IKv1.3 expressed in Jurkat T cells was recorded with the voltage protocol as described previously in the absence (A) and presence (B) of the 300 nM E314 antibody. (C) I–V relationship of IKv1.3 in the presence of the 300 nM E314 antibody at test potentials from −30 to +60 mV. (D) At depolarizing pulse +50 mV, the 300 nM E314 antibody inhibited hKv1.3 current densities by 90% (P<0.001).

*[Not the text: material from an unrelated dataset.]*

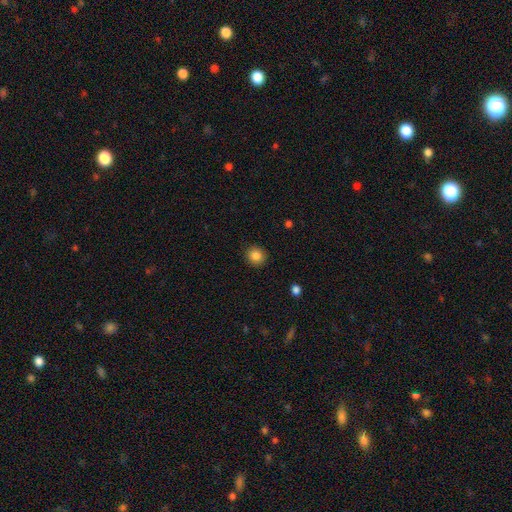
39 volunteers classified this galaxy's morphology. A smooth galaxy with no disk features (92%) that is round (94%).

Vote fractions:
- Smooth or featured? smooth: 92% / featured or disk: 5% / star or artifact: 3%
- How rounded? round: 94% / in between: 6% / cigar-shaped: 0%
- Merging? none: 87% / minor disturbance: 8% / major disturbance: 3% / merger: 3%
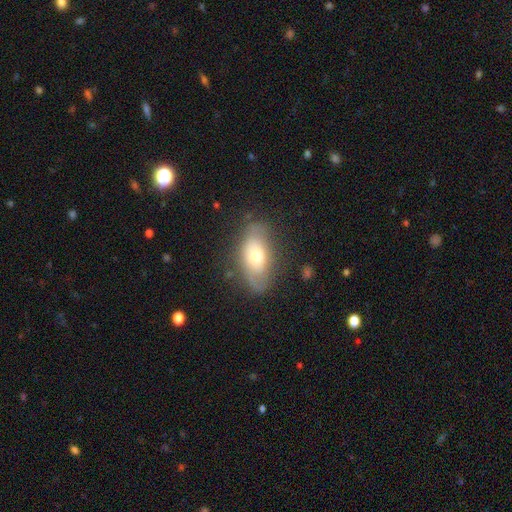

https://doi.org/10.1371/journal.pone.0036379.g004

The E314 antibody has no significant effect on IKv1.1, IKv1.2, IKv1.4, IKv1.5, IKCa3.1, IHERG, IhKCNQ1/hKCNE1, ICaL or INa

To further verify the specificity of the E314 antibody, we examined the effect of E314 antibody on other closely related Kv1-family channels, functional cardiac ion channels and KCa3.1 channel which is another important potassium channel expressed in T lymphocytes. Human atrial myocytes were used to observe the effect of E314 on IKv1.5, ICaL or INa and the effect of E314 on IKv1.1, IKv1.2, IKv1.4, IKCa3.1, IHERG or IhKCNQ1/hKCNE1 was studied in HEK 293 cells stably expressing hKv1.1 channel, hKv1.2 channel, hKv1.4 channel, hKCa3.1 channel, HERG channel or hKCNQ1/hKCNE1 channels. Voltage-dependent IKv1.1, IKv1.2, IKv1.4, IKv1.5, IKCa3.1, IHERG, IhKCNQ1/hKCNE1, ICaL or INa were elicited respectively by the voltage protocol shown in the inset of Figure 5, 6 and 7. In contrast to its effect on hKv1.3 currents, exposure of the 300 nM E314 antibody yielded limited effects on IKv1.1, IKv1.2, IKv1.4, IKv1.5, IKCa3.1, IHERG, IhKCNQ1/hKCNE1, ICaL or INa at all test potentials. At the depolarizing pulse +50 mV for IKv1.1, IKv1.2, IKv1.4 and IKv1.5, +40 mV for IKCa3.1, IHERG.tail and IhKCNQ1/hKCNE1.step, −35 mV for maximal INa, +10 mV for maximal ICaL, the 300 nM E314 antibody caused no statistically significant effect on peak value of each current including IKv1.1 (0.51±0.07 nA/pF vs 0.54±0.08 nA/pF, P>0.05), IKv1.2 (0.13±0.02 nA/pF vs 0.15±0.02 nA/pF, P>0.05), IKv1.4 (0.18±0.01 nA/pF vs 0.19±0.01 nA/pF, P>0.05), IKv1.5 (8.13±0.90 pA/pF vs 8.25±1.03 pA/pF, P>0.05), IKCa3.1 (0.09 nA/pF vs 0.10 nA/pF, P>0.05), IHERG.tail (38.38±5.02 pA/pF vs 39.58±5.13 pA/pF, P>0.05), IhKCNQ1/hKCNE1.step (0.24±0.02 nA/pF vs 0.27±0.01 nA/pF, P>0.05), ICaL (16.03±3.23 pA/pF vs 16.84±1.8 pA/pF, P>0.05) and INa (37.33±6.67 pA/pF vs 38.55±6.73 pA/pF, P>0.05). (Fig. 5, 6 and 7).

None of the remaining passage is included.